↓

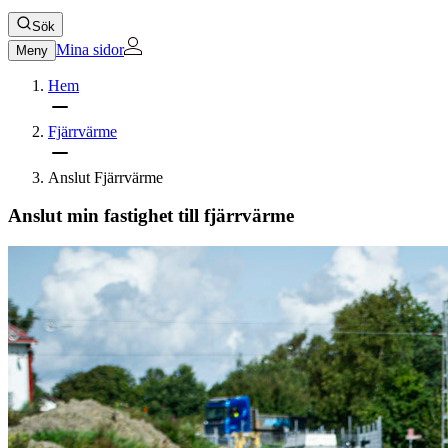
Sök
Mina sidor
Meny
Hem
Fjärrvärme
Anslut Fjärrvärme
Anslut min fastighet till fjärrvärme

↑

* _Task directions_
Pick each line holding the word "Anslut" out of the data and copy it.

* _Written reply_
Anslut Fjärrvärme
Anslut min fastighet till fjärrvärme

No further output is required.